A champion for racial, social and economic justice and product of Morehouse College, Reverend Markel Hutchins serves as a shining progressive example of how postmodern Black preachers should be passionately active in their communities. Hutchins has not been derelict in his duty to engage in civil and human rights efforts, efforts like those Dr. Martin Luther King, Jr. and Malcolm X championed. Even when he was in high school, one could see a burgeoning fighter for justice in the making: He led a march against the proliferation of drugs in the neighborhood surrounding his school. Mr. Hutchins went on to become an ordained Baptist minister, leading Markel Hutchins Ministries. Although there are laws prohibiting clergymen from being politically engaged in the confines of places of worship, this does not mean they cannot be involved in issues pertaining to social and economic policy affecting their communities, especially outside of their places of worship. Hutchins certainly understands this.

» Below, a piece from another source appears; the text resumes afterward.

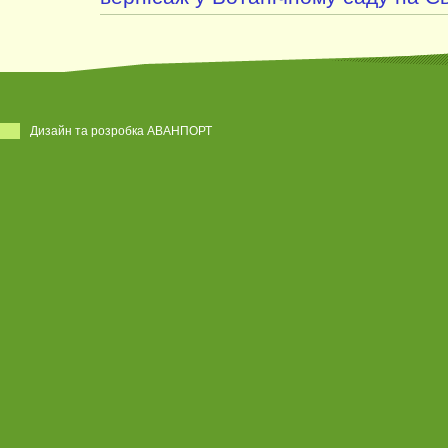
Дизайн та розробка АВАНПОРТ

Reverend Hutchins has an acute awareness of the power and significance of Black preachers’ serious involvement in political, social and economic issues during the Civil Rights Movement. Black preachers during that period understood how to minister to the comprehensive needs of their congregants. Yes, it’s one thing to feed one’s members spiritual food; another to feed their social, economic, professional and personal development. Mr. Hutchins has been highly attentive to the complete needs of those he leads. By doing this, he helps to further the work of Dr. Martin Luther King, Jr. Although his leadership and ministry emerged in Atlanta, Georgia, a pivotal site during the Civil Rights Movement, his visionary leadership calls him to fight for justice throughout America.
When Black preachers invest in the communities in which they are situated, those communities become better places to live, work and play. Unfortunately, too many Black preachers are too concerned about their personal and church’s financial prosperity to involve themselves in essential community development. Numerous pusillanimous Black preachers hide behind their collars and robes instead of tackling challenging and critical issues in their communities, including homelessness, police brutality, unfair labor practices, criminal justice system abuses, and racism, as Reverend Hutchins has done and continues to do.

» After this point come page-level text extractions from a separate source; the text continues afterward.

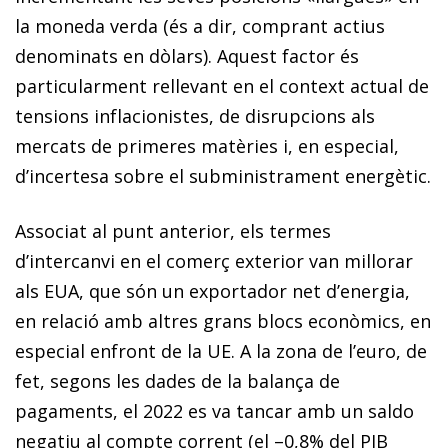
la moneda verda (és a dir, comprant actius
denominats en dòlars). Aquest factor és
particularment rellevant en el context actual de
tensions inflacionistes, de disrupcions als
mercats de primeres matèries i, en especial,
d’incertesa sobre el subministrament energètic.
Associat al punt anterior, els termes
d’intercanvi en el comerç exterior van millorar
als EUA, que són un exportador net d’energia,
en relació amb altres grans blocs econòmics, en
especial enfront de la UE. A la zona de l’euro, de
fet, segons les dades de la balança de
pagaments, el 2022 es va tancar amb un saldo
negatiu al compte corrent (el –0,8% del PIB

Ministries not advocating for their communities are purposeless.
Markel Hutchins Ministries has purpose, vision and results.
While we increasingly see, hear and read accounts of preachers involved in corruption, and it’s easy not to support any preacher—which is a product of a burgeoning nihilistic impulse in postmodernism—it’s important to pay tribute to those preachers who are making a remarkable difference in the lives of people and their communities. This is why we have to give Reverend Markel Hutchins his flowers while he’s living. Although you may not always agree with his methods and viewpoints, it’s clear this man loves his country deeply enough to hold it accountable to fulfilling its nonpareil ideals—expressed most vividly and eloquently in the Declaration of Independence and Constitution. We should demand an America as good as it’s promised, and Hutchins is tireless warrior working to see those utopian founding ideals materialize.
When an individual thinks critically and comprehensively about the work Reverend Markel Hutchins has done and is doing, it becomes transparent why former Atlanta Mayor, Shirley Franklin, the first female mayor of Atlanta and first Black woman of a prominent Southern city, posits that he “will soon be celebrated as one of our nation’s most visible and viable public servants.”